* _Directions_
Can you turn the part of the items that opens with the line containing "order: Oxalidales" and closes with the line containing "genus: Acer", both of those lines included, into a JSON list of strings, one string per line with blank lines left out?

Collected data entries
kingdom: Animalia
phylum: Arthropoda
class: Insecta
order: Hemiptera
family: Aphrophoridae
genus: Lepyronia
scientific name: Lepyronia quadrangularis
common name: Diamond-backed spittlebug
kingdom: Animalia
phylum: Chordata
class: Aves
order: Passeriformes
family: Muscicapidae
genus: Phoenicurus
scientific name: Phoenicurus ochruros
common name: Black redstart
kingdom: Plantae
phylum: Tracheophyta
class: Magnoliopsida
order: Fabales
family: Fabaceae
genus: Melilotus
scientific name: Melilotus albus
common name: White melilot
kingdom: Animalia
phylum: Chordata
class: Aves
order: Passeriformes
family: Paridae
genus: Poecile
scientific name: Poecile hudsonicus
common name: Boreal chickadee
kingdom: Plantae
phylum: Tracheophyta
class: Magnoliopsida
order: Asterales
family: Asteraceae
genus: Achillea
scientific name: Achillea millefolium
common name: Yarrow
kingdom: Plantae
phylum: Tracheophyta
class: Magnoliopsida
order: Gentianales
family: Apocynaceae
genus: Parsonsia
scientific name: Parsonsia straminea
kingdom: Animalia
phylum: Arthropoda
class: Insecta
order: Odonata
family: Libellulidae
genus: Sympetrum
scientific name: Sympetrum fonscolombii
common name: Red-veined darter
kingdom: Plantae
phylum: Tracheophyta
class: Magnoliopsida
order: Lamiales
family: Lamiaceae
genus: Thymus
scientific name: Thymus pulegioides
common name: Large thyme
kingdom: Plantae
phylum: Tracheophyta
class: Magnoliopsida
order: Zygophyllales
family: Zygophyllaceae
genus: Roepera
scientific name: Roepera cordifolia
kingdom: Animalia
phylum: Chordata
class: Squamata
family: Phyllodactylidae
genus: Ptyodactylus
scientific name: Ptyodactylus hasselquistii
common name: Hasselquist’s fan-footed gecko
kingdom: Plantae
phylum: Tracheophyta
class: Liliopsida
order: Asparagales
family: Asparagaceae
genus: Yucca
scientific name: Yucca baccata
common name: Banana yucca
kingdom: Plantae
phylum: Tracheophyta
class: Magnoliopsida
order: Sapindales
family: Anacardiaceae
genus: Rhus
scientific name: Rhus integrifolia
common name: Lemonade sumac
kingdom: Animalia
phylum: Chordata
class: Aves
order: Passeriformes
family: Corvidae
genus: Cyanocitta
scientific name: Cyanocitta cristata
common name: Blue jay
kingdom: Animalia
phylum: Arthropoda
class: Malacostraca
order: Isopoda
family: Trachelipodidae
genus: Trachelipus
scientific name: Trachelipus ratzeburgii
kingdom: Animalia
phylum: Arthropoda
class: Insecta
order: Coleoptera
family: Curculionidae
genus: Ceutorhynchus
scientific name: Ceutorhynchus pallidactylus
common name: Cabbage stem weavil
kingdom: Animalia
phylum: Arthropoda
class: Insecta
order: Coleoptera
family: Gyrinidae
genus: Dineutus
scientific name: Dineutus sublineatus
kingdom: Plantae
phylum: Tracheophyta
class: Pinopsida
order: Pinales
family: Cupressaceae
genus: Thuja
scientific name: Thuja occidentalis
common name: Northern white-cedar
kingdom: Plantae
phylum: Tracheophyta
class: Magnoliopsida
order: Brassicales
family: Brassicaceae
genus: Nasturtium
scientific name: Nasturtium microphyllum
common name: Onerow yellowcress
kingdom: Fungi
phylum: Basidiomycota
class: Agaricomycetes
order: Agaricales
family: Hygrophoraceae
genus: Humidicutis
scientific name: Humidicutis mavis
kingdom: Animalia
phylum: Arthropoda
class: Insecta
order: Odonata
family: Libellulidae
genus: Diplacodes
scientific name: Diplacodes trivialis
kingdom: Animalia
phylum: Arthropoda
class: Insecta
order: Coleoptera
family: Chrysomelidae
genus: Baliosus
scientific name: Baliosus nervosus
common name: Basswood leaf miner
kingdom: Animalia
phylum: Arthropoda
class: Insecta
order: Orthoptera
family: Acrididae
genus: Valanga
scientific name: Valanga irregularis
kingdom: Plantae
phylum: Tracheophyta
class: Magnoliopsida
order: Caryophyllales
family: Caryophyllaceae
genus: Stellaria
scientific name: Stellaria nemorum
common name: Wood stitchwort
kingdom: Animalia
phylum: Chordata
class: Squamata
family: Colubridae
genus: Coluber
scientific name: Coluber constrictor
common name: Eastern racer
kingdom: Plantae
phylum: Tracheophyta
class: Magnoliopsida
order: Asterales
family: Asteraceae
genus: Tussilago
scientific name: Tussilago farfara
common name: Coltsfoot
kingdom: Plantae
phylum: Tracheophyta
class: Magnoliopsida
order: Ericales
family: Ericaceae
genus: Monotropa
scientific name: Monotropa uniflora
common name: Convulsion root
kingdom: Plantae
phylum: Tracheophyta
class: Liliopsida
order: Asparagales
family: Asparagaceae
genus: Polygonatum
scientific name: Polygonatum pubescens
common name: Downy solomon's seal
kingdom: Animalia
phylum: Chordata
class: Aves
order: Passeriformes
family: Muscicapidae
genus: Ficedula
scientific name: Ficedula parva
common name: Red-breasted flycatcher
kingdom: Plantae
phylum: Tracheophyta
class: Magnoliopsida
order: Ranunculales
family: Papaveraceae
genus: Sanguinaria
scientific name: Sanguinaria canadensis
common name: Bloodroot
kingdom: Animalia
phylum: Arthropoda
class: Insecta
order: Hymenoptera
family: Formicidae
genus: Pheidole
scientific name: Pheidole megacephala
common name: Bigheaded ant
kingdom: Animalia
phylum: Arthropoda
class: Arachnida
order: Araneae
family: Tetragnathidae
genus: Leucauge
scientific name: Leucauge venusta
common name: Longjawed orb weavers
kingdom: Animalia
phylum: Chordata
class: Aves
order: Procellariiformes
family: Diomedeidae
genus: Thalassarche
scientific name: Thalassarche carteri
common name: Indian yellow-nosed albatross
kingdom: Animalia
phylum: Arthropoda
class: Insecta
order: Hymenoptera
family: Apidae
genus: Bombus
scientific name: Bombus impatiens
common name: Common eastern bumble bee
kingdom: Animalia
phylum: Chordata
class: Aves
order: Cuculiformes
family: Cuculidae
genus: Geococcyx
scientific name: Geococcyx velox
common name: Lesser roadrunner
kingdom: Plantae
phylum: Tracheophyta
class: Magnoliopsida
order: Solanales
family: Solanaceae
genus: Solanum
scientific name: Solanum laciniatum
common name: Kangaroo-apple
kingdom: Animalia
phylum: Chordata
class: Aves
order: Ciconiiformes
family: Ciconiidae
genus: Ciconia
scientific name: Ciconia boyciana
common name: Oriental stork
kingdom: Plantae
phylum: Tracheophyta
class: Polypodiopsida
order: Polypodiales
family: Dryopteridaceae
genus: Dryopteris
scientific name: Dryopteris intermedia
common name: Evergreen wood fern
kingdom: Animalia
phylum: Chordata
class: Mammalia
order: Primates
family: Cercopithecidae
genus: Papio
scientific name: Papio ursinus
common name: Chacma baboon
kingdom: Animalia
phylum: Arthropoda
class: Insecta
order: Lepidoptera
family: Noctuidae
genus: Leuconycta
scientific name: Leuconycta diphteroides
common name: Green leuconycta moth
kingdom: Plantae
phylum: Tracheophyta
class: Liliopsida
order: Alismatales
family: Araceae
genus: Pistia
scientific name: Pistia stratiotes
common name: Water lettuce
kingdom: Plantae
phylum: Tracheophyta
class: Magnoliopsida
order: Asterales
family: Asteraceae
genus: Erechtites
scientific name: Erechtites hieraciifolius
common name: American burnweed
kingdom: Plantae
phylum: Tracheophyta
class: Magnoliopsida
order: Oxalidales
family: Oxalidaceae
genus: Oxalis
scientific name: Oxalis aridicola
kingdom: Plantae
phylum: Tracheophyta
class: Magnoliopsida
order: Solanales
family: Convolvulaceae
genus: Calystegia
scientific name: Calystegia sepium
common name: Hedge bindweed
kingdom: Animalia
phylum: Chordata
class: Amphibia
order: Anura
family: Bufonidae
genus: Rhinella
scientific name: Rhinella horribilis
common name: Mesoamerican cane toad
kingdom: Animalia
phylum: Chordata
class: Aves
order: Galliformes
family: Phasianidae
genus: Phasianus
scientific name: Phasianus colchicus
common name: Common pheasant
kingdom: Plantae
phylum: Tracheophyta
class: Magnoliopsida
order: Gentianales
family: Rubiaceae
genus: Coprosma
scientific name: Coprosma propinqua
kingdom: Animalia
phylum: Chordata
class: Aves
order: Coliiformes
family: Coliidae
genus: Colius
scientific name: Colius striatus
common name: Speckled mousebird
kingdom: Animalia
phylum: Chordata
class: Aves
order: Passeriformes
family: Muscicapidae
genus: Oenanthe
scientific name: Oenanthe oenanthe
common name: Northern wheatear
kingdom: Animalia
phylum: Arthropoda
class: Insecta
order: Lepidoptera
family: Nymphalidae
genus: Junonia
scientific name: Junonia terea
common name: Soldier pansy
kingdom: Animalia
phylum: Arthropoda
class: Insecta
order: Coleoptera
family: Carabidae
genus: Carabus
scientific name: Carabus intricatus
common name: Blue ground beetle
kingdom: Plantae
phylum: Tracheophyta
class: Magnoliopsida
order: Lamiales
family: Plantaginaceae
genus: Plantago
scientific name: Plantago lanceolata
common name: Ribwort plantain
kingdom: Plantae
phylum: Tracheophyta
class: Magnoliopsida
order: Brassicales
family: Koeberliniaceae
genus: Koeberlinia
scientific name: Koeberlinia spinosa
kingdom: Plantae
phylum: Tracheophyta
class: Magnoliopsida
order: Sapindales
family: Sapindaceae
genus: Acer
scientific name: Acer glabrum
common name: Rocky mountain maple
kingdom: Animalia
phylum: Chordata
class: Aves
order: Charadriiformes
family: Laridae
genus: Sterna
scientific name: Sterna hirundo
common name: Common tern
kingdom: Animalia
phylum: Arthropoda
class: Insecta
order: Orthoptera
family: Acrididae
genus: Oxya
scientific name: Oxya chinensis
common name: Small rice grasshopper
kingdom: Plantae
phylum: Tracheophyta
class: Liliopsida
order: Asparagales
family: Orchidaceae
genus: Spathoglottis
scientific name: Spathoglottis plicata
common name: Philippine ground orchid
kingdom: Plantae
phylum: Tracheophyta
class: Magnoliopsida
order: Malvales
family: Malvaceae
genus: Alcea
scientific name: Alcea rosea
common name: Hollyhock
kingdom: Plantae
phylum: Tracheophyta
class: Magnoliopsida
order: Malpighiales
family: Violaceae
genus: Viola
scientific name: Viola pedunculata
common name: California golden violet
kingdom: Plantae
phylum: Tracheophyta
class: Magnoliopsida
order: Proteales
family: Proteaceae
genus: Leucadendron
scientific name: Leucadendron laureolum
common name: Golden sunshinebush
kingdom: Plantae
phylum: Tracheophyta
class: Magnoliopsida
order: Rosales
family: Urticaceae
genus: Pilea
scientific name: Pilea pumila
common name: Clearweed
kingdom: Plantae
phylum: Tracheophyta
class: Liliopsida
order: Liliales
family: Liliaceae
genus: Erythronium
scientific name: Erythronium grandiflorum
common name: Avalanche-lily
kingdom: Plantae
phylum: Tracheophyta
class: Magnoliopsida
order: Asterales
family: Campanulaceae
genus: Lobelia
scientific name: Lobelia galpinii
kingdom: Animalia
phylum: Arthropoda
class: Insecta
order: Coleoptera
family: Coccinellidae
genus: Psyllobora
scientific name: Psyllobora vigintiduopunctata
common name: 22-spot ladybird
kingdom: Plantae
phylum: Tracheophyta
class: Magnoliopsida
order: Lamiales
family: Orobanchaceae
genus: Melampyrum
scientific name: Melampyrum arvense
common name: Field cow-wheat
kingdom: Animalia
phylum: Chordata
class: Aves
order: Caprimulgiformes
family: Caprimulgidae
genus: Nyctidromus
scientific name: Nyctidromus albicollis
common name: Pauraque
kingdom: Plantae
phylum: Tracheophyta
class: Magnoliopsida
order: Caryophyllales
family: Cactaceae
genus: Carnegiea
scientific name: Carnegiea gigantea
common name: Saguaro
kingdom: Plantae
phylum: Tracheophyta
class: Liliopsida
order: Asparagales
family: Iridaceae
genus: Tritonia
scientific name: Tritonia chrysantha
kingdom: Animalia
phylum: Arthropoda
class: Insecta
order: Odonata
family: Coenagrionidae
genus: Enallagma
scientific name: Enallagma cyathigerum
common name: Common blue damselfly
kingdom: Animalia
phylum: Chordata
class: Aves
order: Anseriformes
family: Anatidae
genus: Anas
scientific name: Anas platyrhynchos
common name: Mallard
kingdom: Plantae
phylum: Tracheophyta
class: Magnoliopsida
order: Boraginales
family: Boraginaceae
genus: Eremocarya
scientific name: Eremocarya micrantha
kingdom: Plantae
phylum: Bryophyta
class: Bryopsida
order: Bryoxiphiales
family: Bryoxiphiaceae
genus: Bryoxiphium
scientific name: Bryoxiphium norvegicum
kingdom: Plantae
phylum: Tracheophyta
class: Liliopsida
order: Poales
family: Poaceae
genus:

* _Completed exercise_
[
  "order: Oxalidales",
  "family: Oxalidaceae",
  "genus: Oxalis",
  "scientific name: Oxalis aridicola",
  "kingdom: Plantae",
  "phylum: Tracheophyta",
  "class: Magnoliopsida",
  "order: Solanales",
  "family: Convolvulaceae",
  "genus: Calystegia",
  "scientific name: Calystegia sepium",
  "common name: Hedge bindweed",
  "kingdom: Animalia",
  "phylum: Chordata",
  "class: Amphibia",
  "order: Anura",
  "family: Bufonidae",
  "genus: Rhinella",
  "scientific name: Rhinella horribilis",
  "common name: Mesoamerican cane toad",
  "kingdom: Animalia",
  "phylum: Chordata",
  "class: Aves",
  "order: Galliformes",
  "family: Phasianidae",
  "genus: Phasianus",
  "scientific name: Phasianus colchicus",
  "common name: Common pheasant",
  "kingdom: Plantae",
  "phylum: Tracheophyta",
  "class: Magnoliopsida",
  "order: Gentianales",
  "family: Rubiaceae",
  "genus: Coprosma",
  "scientific name: Coprosma propinqua",
  "kingdom: Animalia",
  "phylum: Chordata",
  "class: Aves",
  "order: Coliiformes",
  "family: Coliidae",
  "genus: Colius",
  "scientific name: Colius striatus",
  "common name: Speckled mousebird",
  "kingdom: Animalia",
  "phylum: Chordata",
  "class: Aves",
  "order: Passeriformes",
  "family: Muscicapidae",
  "genus: Oenanthe",
  "scientific name: Oenanthe oenanthe",
  "common name: Northern wheatear",
  "kingdom: Animalia",
  "phylum: Arthropoda",
  "class: Insecta",
  "order: Lepidoptera",
  "family: Nymphalidae",
  "genus: Junonia",
  "scientific name: Junonia terea",
  "common name: Soldier pansy",
  "kingdom: Animalia",
  "phylum: Arthropoda",
  "class: Insecta",
  "order: Coleoptera",
  "family: Carabidae",
  "genus: Carabus",
  "scientific name: Carabus intricatus",
  "common name: Blue ground beetle",
  "kingdom: Plantae",
  "phylum: Tracheophyta",
  "class: Magnoliopsida",
  "order: Lamiales",
  "family: Plantaginaceae",
  "genus: Plantago",
  "scientific name: Plantago lanceolata",
  "common name: Ribwort plantain",
  "kingdom: Plantae",
  "phylum: Tracheophyta",
  "class: Magnoliopsida",
  "order: Brassicales",
  "family: Koeberliniaceae",
  "genus: Koeberlinia",
  "scientific name: Koeberlinia spinosa",
  "kingdom: Plantae",
  "phylum: Tracheophyta",
  "class: Magnoliopsida",
  "order: Sapindales",
  "family: Sapindaceae",
  "genus: Acer"
]